Fallisce il 730 precompilato di Renzi, le farmacie hanno gettato gli scontrini

Fallisce il 730 precompilato di Matteo Renzi. Le spese farmaceutiche, infatti, potrebbero non rientrare nel prossimo 730 precompilato perché, come ha spiegato un’imbarazzatissima Rossella Orlandi, direttore dell’Agenzia delle Entrate, convocata in audizione alla Camera, il governo non ha spiegato chiaramente ai farmacisti che dovevano conservare gli scontrini.
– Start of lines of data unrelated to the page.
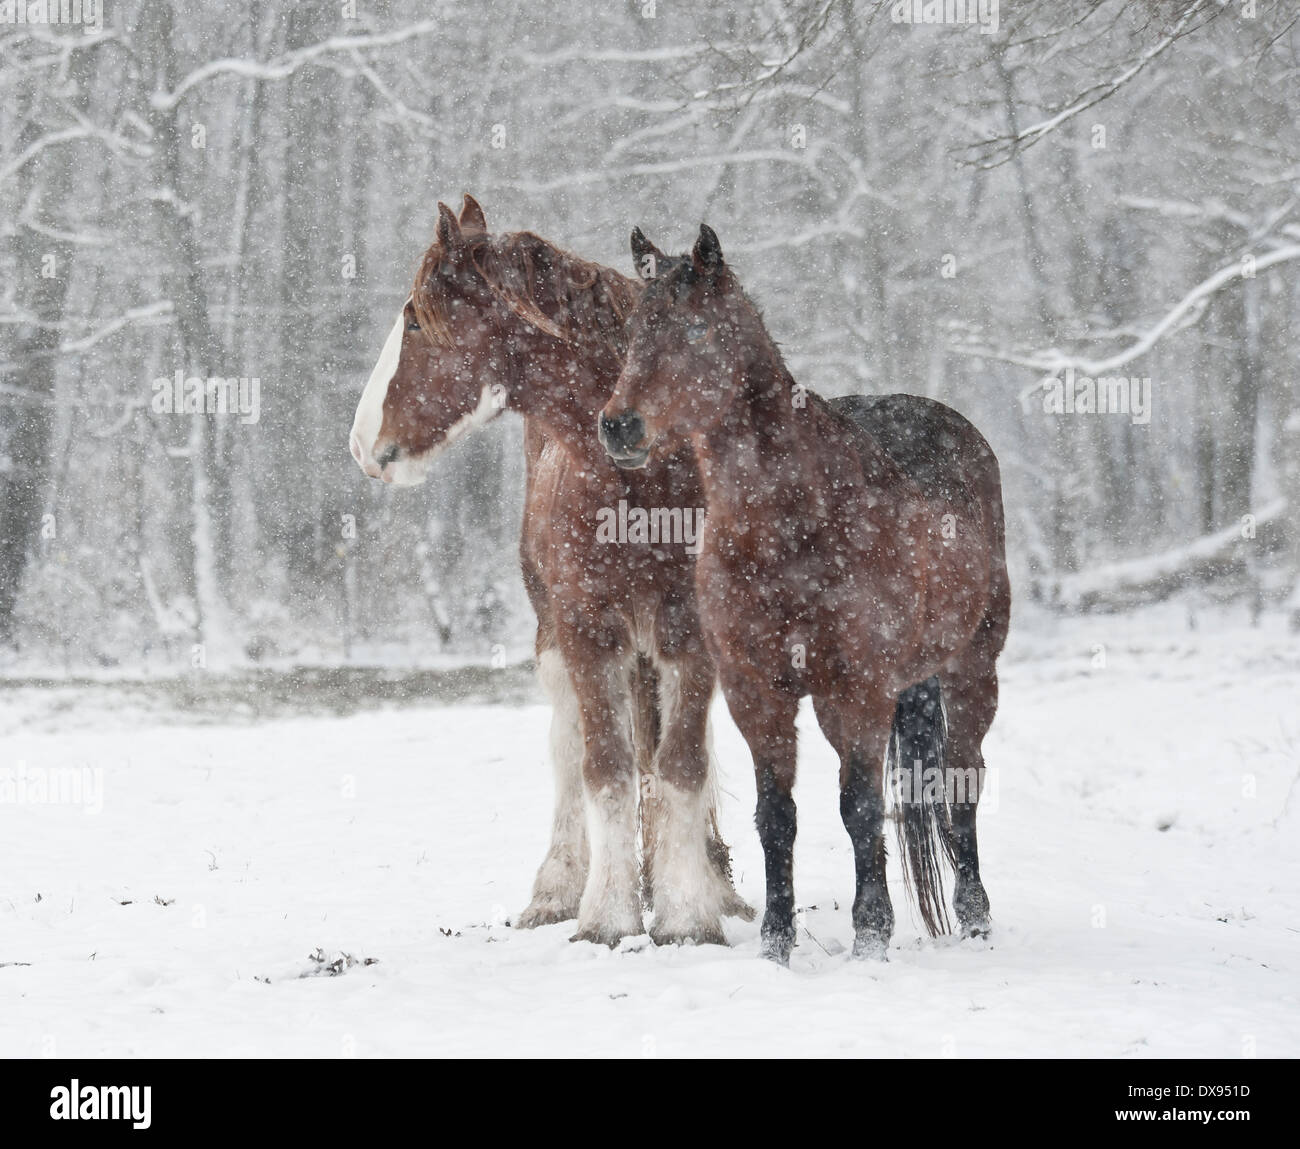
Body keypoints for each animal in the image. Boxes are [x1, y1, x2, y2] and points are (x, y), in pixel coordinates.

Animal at [349, 198, 753, 946]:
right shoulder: (587, 628)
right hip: (553, 637)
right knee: (568, 746)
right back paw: (560, 886)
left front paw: (687, 913)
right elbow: (605, 767)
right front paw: (607, 916)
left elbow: (682, 764)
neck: (641, 478)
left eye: (416, 320)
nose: (362, 445)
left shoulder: (689, 631)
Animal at [598, 224, 1010, 963]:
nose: (619, 426)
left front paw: (871, 934)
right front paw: (776, 940)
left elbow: (860, 807)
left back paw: (975, 916)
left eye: (697, 328)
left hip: (971, 674)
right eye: (636, 329)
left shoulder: (860, 690)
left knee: (960, 787)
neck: (790, 525)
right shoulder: (756, 691)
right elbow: (777, 816)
E la maggior parte delle farmacie li hanno gettati nella spazzatura: «C’è un problema con le farmacie, alcune associazioni di categoria nonostante la legge hanno equivocato sul termine e non hanno conservato parte degli scontrini – ammette la Orlandi – C’è una difficoltà oggettiva della categoria, la memoria è stata cancellata e le informazioni sono irrecuperabili. Ci sono dei problemi tecnici, stiamo finendo di verificare».
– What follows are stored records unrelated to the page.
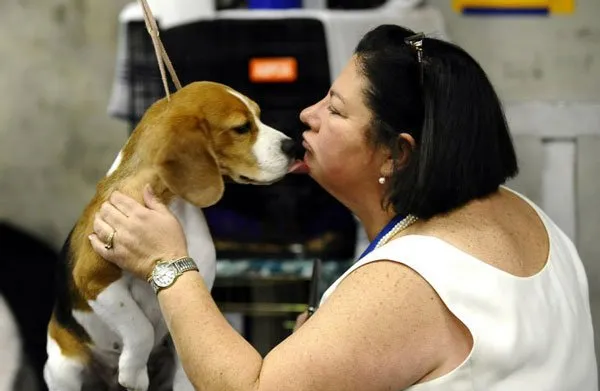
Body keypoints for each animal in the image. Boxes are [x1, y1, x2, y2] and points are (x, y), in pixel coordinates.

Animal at [42, 81, 300, 390]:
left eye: (259, 116)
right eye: (241, 128)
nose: (293, 146)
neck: (173, 205)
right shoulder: (94, 279)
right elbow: (140, 326)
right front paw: (134, 373)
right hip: (63, 368)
Nel prossimo 730 precompilato, ha spiegato la direttrice dell’Agenzia delle Entrate, «ci saranno le spese mediche, soprattutto tutto il sistema della tessera sanitaria e i dati che stanno arrivando dai medici» ma non ci saranno i dati delle farmacie. «E’ un problema di intera categoria su cui per quest’anno c’è una difficoltà oggettiva perché queste memorie sembrerebbero ad oggi non recuperabili».
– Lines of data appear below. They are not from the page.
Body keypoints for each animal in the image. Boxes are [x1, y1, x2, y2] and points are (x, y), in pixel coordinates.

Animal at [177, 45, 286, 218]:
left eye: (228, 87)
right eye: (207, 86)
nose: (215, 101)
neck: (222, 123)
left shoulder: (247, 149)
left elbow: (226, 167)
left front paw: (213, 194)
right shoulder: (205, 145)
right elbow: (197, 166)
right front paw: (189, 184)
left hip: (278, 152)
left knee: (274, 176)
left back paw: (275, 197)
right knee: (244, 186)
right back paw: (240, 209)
Sebbene il provvedimento abbia avuto una lunga fase di preparazione, il governo non è stato in grado di spiegare ai farmacisti cosa dovevano fare. Stavolta le slide di Renzi hanno confuso più che chiarire. «C’è stato un problema di comprensione di quello che dovevano fare i farmacisti», sostiene la Orlandi secondo la quale il modello 730 precompilato è un momento di grande sviluppo: «siamo nella fase clou e speriamo di superare, con lo sforzo soprattutto di Sogei, i problemi dei lievi ritardi (stiamo ancora discutendo di quanto possano essere tollerati)». Quanto alla possibilità di una proroga di 10-15 giorni oltre il termine del 31 gennaio per l’invio dei dati sanitari del 730 precompilato, questo «comporterebbe – ammette la Orlandi – ritardi per l’erogazione dei rimborsi. Per questo motivo, stiamo ragionando con Sogei, per verificare se si può trovare una soluzione senza danneggiare i contribuenti» visto che i dati sono sensibili e che il Garante della Privacy ha dato ai contribuenti un mese di tempo (1-28 febbraio) per inibire il trattamento del dato.
«Presumiamo che siano pochissimi a farlo, ma comunque questo ci porta a trattare i dati da marzo. Con un ritardo di 10-15 giorni riduciamo i tempi a Sogei che sta facendo tutte le prove tecniche ma rischia di saltare, il che vuol dire che il 15 aprile non sarà disponibile e quindi i 20 milioni di contribuenti successivi avranno un ritardo nell’erogazione dei rimborsi», ha concluso Orlandi. Che ammette: «fatemelo dire, questo è un Paese complicato e ogni anno si complica di più, il librone di deduzioni e detrazioni non è diminuito e ad ogni legge di stabilità aumenta».